Astrologların astronomların yaptığı hesaplamalardan yola çıkarak yorum yaptığını aktaran Prof. Dr. Ak, “Astrologlar, doğduğunuz zaman Güneş’in hangi takımyıldızda olduğunu hesaplıyor. Bu hesaplar astronomların hazırladıkları tablolara, astronomların gözlemlerine dayanarak yapılan hesaplar. Yani yaptıkları hesapların, hazırladıkları haritaların temelinde bilim var ancak o temelden çıkardıkları yorum yapma yöntemleri sahte, bilimle alakasız” dedi.

İnsanların eğlence amaçlı da olsa astrolojiyle ilgilenirken, bilim dışı olduğunu bilmeleri gerektiğini aktaran Prof.

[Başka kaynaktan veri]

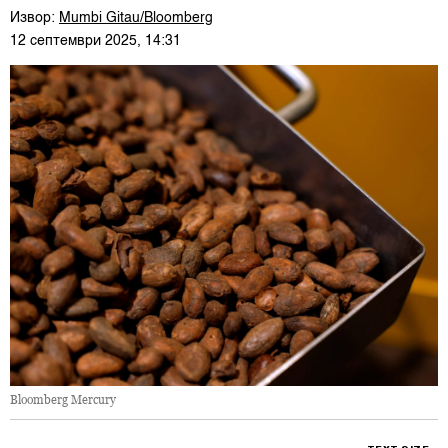
Извор:
Mumbi Gitau/Bloomberg
12 септември 2025, 14:31
Bloomberg Mercury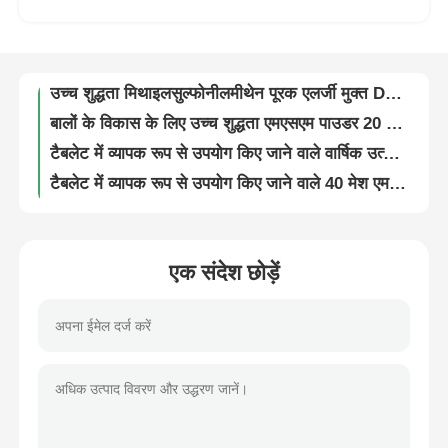
प्लांट न्यूट्रिएंट फर्टिलाइजर के लिए 20 - 40 मेश एमएसएम मिथाइल सल्फोनील मीथेन पाउडर
टैबलेट का उपयोग एमएसएम डाइमिथाइल सल्फोन यूरोप ईएसपी मानक के अनुरूप है
हमारे बारे में
उच्च शुद्धता मिथाइलसुल्फोनीलमीथेन पूरक एलर्जी मुक्त DMSO2 MSM 40 मेश
बालों के विकास के लिए उच्च शुद्धता एमएसएम पाउडर 20 - 40 मेश कॉस्मेटिक कच्चा माल
कारखाना भ्रमण
टैबलेट में व्यापक रूप से उपयोग किए जाने वाले वार्षिक उत्पादन 4000MT के साथ MSM कारखाना
टैबलेट में व्यापक रूप से उपयोग किए जाने वाले 40 मेश एमएसएम मिथाइलसुल्फोनीलमीथेन डाइमिथाइल सल्फोन
गुणवत्ता नियंत्रण
60मेश एमएसएम डाइमिथाइल सल्फोन कैस नं.67-71-0
एचएस कोड 293090 एमएसएम डाइमिथाइल सल्फोन हॉर्स सप्लीमेंट फूड ग्रेड कोषेर हलाल आईएसओ
एक उद्धरण का अनुरोध करें
घोड़ों के लिए 25 किग्रा पैकेज एमएसएम पाउडर 20 - 40 मेश फीड ग्रेड काशर स्वीकृत
एक संदेश छोड़ें
99.99 परख एमएसएम डाइमिथाइल सल्फोन यूएसपी मानक के अनुरूप है
एमएसएम पाउडर
व्हाइट डाइमिथाइल सल्फोन एमएसएम सल्फर सप्लीमेंट 60 मेश फूड ग्रेड एफडीए पंजीकृत
कुत्तों के लिए गैर विषैले एमएसएम पाउडर 20 - 40 मेश फीड ग्रेड 25 किग्रा पैकेज
एमएसएम मिथाइलसल्फोनीलमीथेन
स्पोर्ट्समैन जॉइंट हेल्थ के लिए कोलीफॉर्म फ्री एमएसएम डाइमिथाइल सल्फोन 60 मेश फूड ग्रेड
घोड़े के लिए आईएसओ स्वीकृत MSM पाउडर ज्वाइंट सप्लीमेंट 20 - 40 मेश फीड ग्रेड
एमएसएम डाइमिथाइल सल्फोन
उच्च शुद्धता मिथाइलसुल्फोनीलमीथेन पाउडर मानव स्वास्थ्य एमएसएम खाद्य अनुपूरक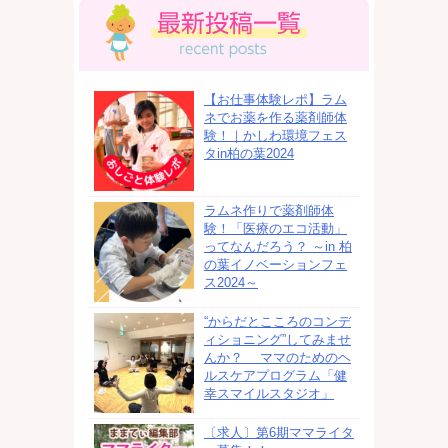
【お仕事体験レポ】ラム
ネでお薬を作る薬剤師体
験！｜かしわ環境フェス
タin柏の葉2024
ラムネ作りで薬剤師体
験！「医療のエコ活動」
ってなんだろう？ ～in 柏
の葉イノベーションフェ
ス2024～
“からだとこころのコンデ
ィショニング”してみませ
んか？ ママのためのヘ
ルスケアプログラム「健
幸スマイルスタジオ」
〔求人〕第6期ママライタ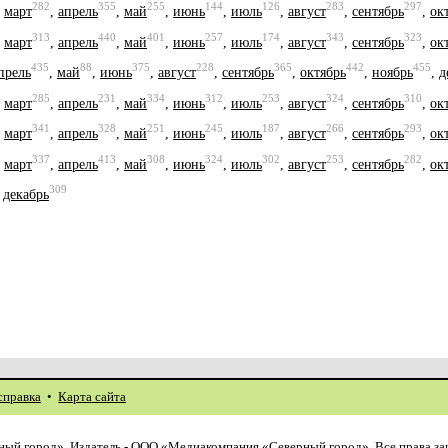
282
355
255
144
126
283
297
,
март
,
апрель
,
май
,
июнь
,
июль
,
август
,
сентябрь
,
ок
313
440
401
257
174
343
323
,
март
,
апрель
,
май
,
июнь
,
июль
,
август
,
сентябрь
,
ок
435
88
375
228
365
442
455
прель
,
май
,
июнь
,
август
,
сентябрь
,
октябрь
,
ноябрь
,
д
285
231
334
312
253
324
310
,
март
,
апрель
,
май
,
июнь
,
июль
,
август
,
сентябрь
,
ок
341
328
251
245
187
266
293
,
март
,
апрель
,
май
,
июнь
,
июль
,
август
,
сентябрь
,
ок
337
413
308
324
302
253
282
,
март
,
апрель
,
май
,
июнь
,
июль
,
август
,
сентябрь
,
ок
309
,
декабрь
справка
•
Карта сайта
ый город». Издатель - ООО «Медиакомпания «Северный город». Все права з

Dr. Ak, “Hayatını okuduğu fala göre şekillendirmeye çalışan insanlar var. Hatta şirketlerin işe alımda kişilerin burçlarına baktığı oluyormuş. Bu, hiçbir bilimsel gerçekliğe dayanmıyor. İnsanlara kendi burç yorumlarını okurken, diğer burçları da okumalarını tavsiye ederim. Benzer şeyler bulacaklardır. Birçoğu oldukça yuvarlak yorumlardır. İnsancıl şeyleri insanlara çok özel öngörülermiş gibi sunmak, tahmini tutturma ihtimalinizi çok arttırıyor” şeklinde konuştu.

Birçok üniversitede astrolojinin bilimsel olmadığını kanıtlayan çalışmalar yapıldığını aktaran Prof. Dr. Ak, “İnsanlara doğruyu göstermek için birçok üniversitede çok disiplinli çalışmalar yapıldı. Yanlış olduğu ortaya konuldu. Biz de üniversite ve bilim insanları olarak görevimizi yerine getirip insanları uyarıyoruz. ‘Çin’de de olsa ilmi arayınız….’ veya ‘Hayatta en hakiki mürşid ilimdir, fendir,….’ diyen peygamberlere, atalara övgüler düzdükten sonra astroloji falı okumak tam bir çelişkidir” dedi.